◆ BRANO FORNITO:
___
Il realismo di Courbet è, prima ancora che uno stile, un costume morale, politico, umano. Per questo Courbet ha sempre negato valore alla scuola, la quale può solo insegnare regole e quindi reprimere la libertà; se questo atteggiamento ha origine romantica (e del resto il realismo stesso trova le sue origini nella ricerca di verità del romanticismo), Courbet lo conduce alle estreme conseguenze al punto che, decisosi, nel 1861, per combattere l’influenza dell’Accademia, ad aprire una propria scuola realista, affigge nello studio un cartello con quattro lapidari<<comandamenti>>:
<< 1) Non fare quello che faccio io; 2) Non fare quello che fanno gli altri; 3) Anche se tu facessi quello che fece Raffaello, non esisteresti: è un suicidio; 4) Fai quello che vedi, che senti, che vuoi>>.
Ė la negazione della scuola (e quindi anche della sua, che ebbe, infatti, vita assai breve) perché, come scrive egli stesso in un articolo contemporaneo, <<non ci possono essere scuole: ci sono soltanto pittori>>.
A questa posizione politica, in polemica con il governo reazionario, Courbet resterà fedele per tutta la vita, giungendo, esempio raro di probità morale, a rifiutare la più alta onorificenza francese, la Legion d’Onore.
Le opere di Courbet fecero scandalo: in una esposizione del 1853 Napoleone III prese a frustate un suo quadro Le bagnanti, per l’eccesso di realismo. Oggi ci è difficile capire come il pubblico contemporaneo potesse essere colpito negativamente dalle tele di Courbet, se non riflettendo sul contrasto che esisteva fra l’idealizzazione tradizionale e la rappresentazione senza veli della realtà, che appariva brutale e volgare. In altri termini, non erano soltanto i temi (contadini e gente del popolo) a scandalizzare, ma, forse ancor più, il modo di rappresentarli senza abbellimenti.
___
◆ DATI DA ESAMINARE:
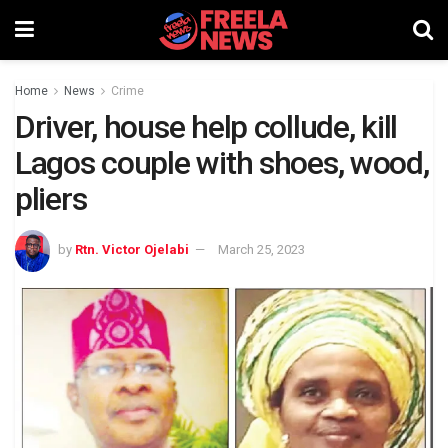
Home
News
Crime
Driver, house help collude, kill
Lagos couple with shoes, wood,
pliers
by
Rtn. Victor Ojelabi
March 25, 2023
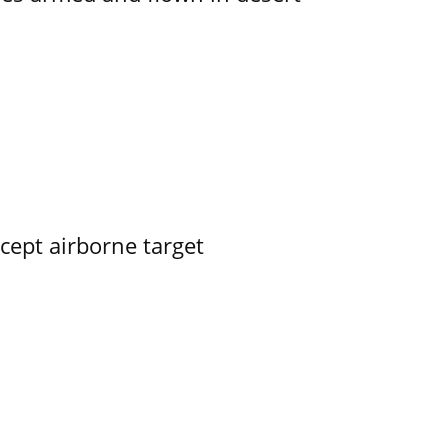
rcept airborne target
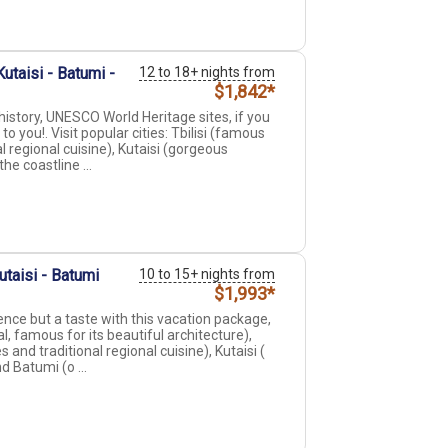
utaisi - Batumi -
12 to 18+ nights from
$1,842*
history, UNESCO World Heritage sites, if you
o you!. Visit popular cities: Tbilisi (famous
l regional cuisine), Kutaisi (gorgeous
e coastline ...
utaisi - Batumi
10 to 15+ nights from
$1,993*
ence but a taste with this vacation package,
l, famous for its beautiful architecture),
 and traditional regional cuisine), Kutaisi (
 Batumi (o ...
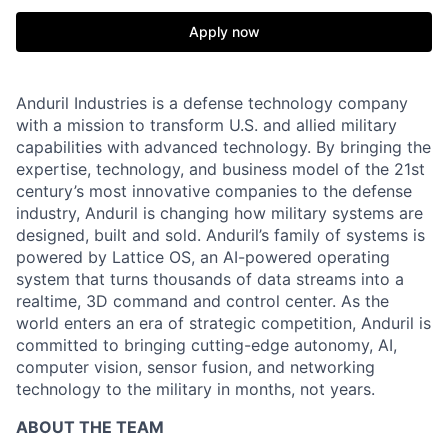
Apply now
Anduril Industries is a defense technology company
with a mission to transform U.S. and allied military
capabilities with advanced technology. By bringing the
expertise, technology, and business model of the 21st
century’s most innovative companies to the defense
industry, Anduril is changing how military systems are
designed, built and sold. Anduril’s family of systems is
powered by Lattice OS, an AI-powered operating
system that turns thousands of data streams into a
realtime, 3D command and control center. As the
world enters an era of strategic competition, Anduril is
committed to bringing cutting-edge autonomy, AI,
computer vision, sensor fusion, and networking
technology to the military in months, not years.
ABOUT THE TEAM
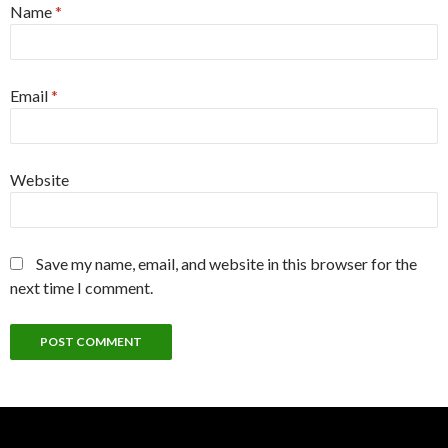
Name
*
Email
*
Website
Save my name, email, and website in this browser for the
next time I comment.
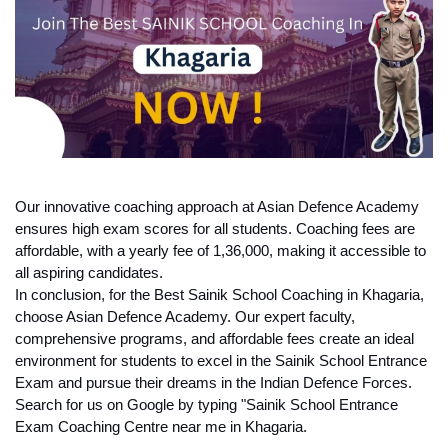
Our innovative coaching approach at Asian Defence Academy 
ensures high exam scores for all students. Coaching fees are 
affordable, with a yearly fee of 1,36,000, making it accessible to 
all aspiring candidates.
In conclusion, for the Best Sainik School Coaching in Khagaria, 
choose Asian Defence Academy. Our expert faculty, 
comprehensive programs, and affordable fees create an ideal 
environment for students to excel in the Sainik School Entrance 
Exam and pursue their dreams in the Indian Defence Forces. 
Search for us on Google by typing "Sainik School Entrance 
Exam Coaching Centre near me in Khagaria.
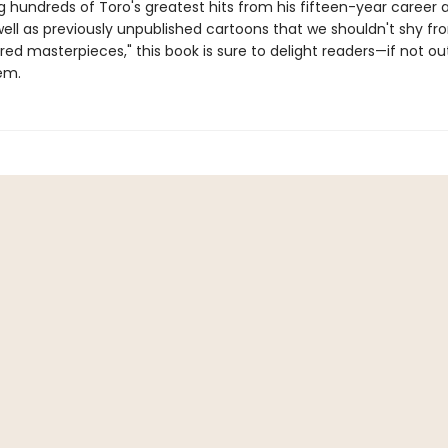
 hundreds of Toro's greatest hits from his fifteen-year career 
 well as previously unpublished cartoons that we shouldn't shy fr
ed masterpieces," this book is sure to delight readers—if not ou
em.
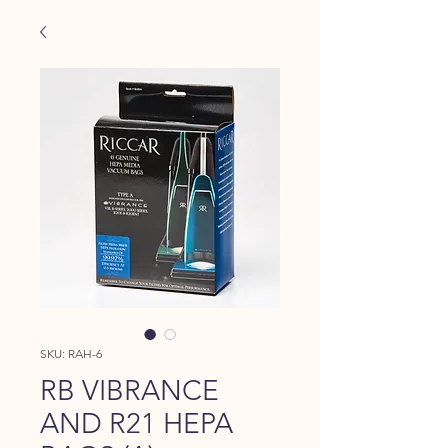
SKU: RAH-6
RB VIBRANCE
AND R21 HEPA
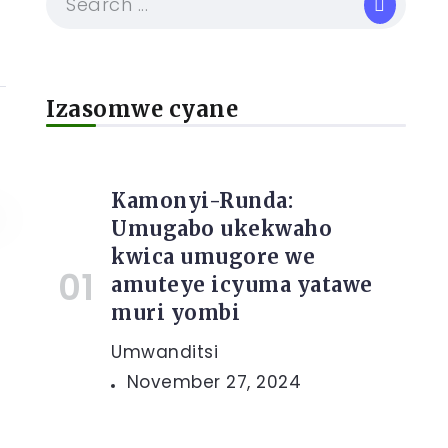
Izasomwe cyane
Kamonyi-Runda:
Umugabo ukekwaho
kwica umugore we
amuteye icyuma yatawe
muri yombi
e
Umwanditsi
November 27, 2024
___
◆ DOMANDE:
a: Nell'elenco, modifica il tratto che va dalla riga contenente "Our innovative coaching" fino alla fine dell'elenco, sostituendo "affordable" con "reasonable" e lasciando tutto il resto invariato. Riporta solo quelle righe e ometti le immagini.
b: Puoi continuare il brano sul realismo di Courbet a partire dalla sua ultima frase?

◆ RISPOSTE PER NUMERO:
a:
Our innovative coaching approach at Asian Defence Academy 
ensures high exam scores for all students. Coaching fees are 
reasonable, with a yearly fee of 1,36,000, making it accessible to 
all aspiring candidates.
In conclusion, for the Best Sainik School Coaching in Khagaria, 
choose Asian Defence Academy. Our expert faculty, 
comprehensive programs, and reasonable fees create an ideal 
environment for students to excel in the Sainik School Entrance 
Exam and pursue their dreams in the Indian Defence Forces. 
Search for us on Google by typing "Sainik School Entrance 
Exam Coaching Centre near me in Khagaria.
 hundreds of Toro's greatest hits from his fifteen-year career 
 well as previously unpublished cartoons that we shouldn't shy fr
ed masterpieces," this book is sure to delight readers—if not ou
em.
SKU: RAH-6
RB VIBRANCE
AND R21 HEPA
Izasomwe cyane
Kamonyi-Runda:
Umugabo ukekwaho
kwica umugore we
amuteye icyuma yatawe
muri yombi
e
Umwanditsi
November 27, 2024

b:
La prima sala della mostra introduce la personalità artistica e umana di Gustave Courbet attraverso degli autoritratti. Nessun altro pittore mostra tanto piacere e tanta soddisfazione nel ritrarre se stesso. Courbet si ritrae con ingenuo compiacimento negli atteggiamenti enfatici e teatrali che ama assumere nella vita, secondo l’immagine romantica da eroe “byroniano”, come l’Uomo ferito, di sapore decisamente romantico.
Nell’Autoritratto con cane nero, l’opera con cui nel 1844 Courbet è ammesso per la prima volta al Salon, l’autore si ritrae all’aperto (probabilmente sullo sfondo della valle di Bonnevaux, nella sua terra natale), secondo la moda della pittura “en plein air” iniziata dai pittori inglesi del XVIII secolo e che si afferma durante il Romanticismo. Con il bellissimo cane si ritrae dunque Courbet, al centro del quadro, bloccato da una composizione piramidale, come colto in un momento di riposo durante una passeggiata nella valle. Il pittore ci guarda con aria altera e lievemente ironica, il volto incorniciato dalle falde del cappello scuro e dai lunghi capelli. Al fascino del dipinto contribuiscono i toni scuri della figura del pittore e della silhuette del cane che si ritagliano su quelli dello sfondo ocra, azzurro e verde.
Uno sfondo realizzato, fra l’altro, per la prima volta, con l’aiuto della spatola, con la quale Courbet stende la densa materia dei colori.
“…Egli trasferiva il paesaggio intero, toni e colori, nel suo ricordo, ed era in grado di eseguirlo poi nello studio come se lo vedesse innanzi a sé. Da qui forse quell’ampiezza nel dipingere sbarazzata dal paragone meticoloso con il reale…”, così Andrè Gill descrive il modo di procedere nella rappresentazione dei paesaggi di Courbet, capace di far rivivere attraverso il ripensamento diretto “d’aprés nature” il motivo romantico in un pezzo di natura reale. <<Per dipingere un paesaggio, bisogna conoscerlo. Io conosco il mio paese, lo dipingo>>, scrive senza mezzi termini Courbet. E appunto la Franca Contea è stata uno dei suoi soggetti prediletti: l’altopiano calcareo, in cui i fiumi come la Loue hanno scolpito valli profonde, il contrasto perenne tra i boschi verdeggianti e l’arida nudità dei monti circostanti costituiscono i punti di riferimento della geografia intima del pittore.
Altro nodo cruciale nella ricerca pittorica di Courbet è la correlazione tra paesaggio, figure e animali. Le convenzioni della pittura accademica avevano subordinato il paesaggio alla figura, l’uno era invariabilmente il completamento dell’altro. Courbet, invece, elabora composizioni dove figure e sfondo naturalistico sono integrati.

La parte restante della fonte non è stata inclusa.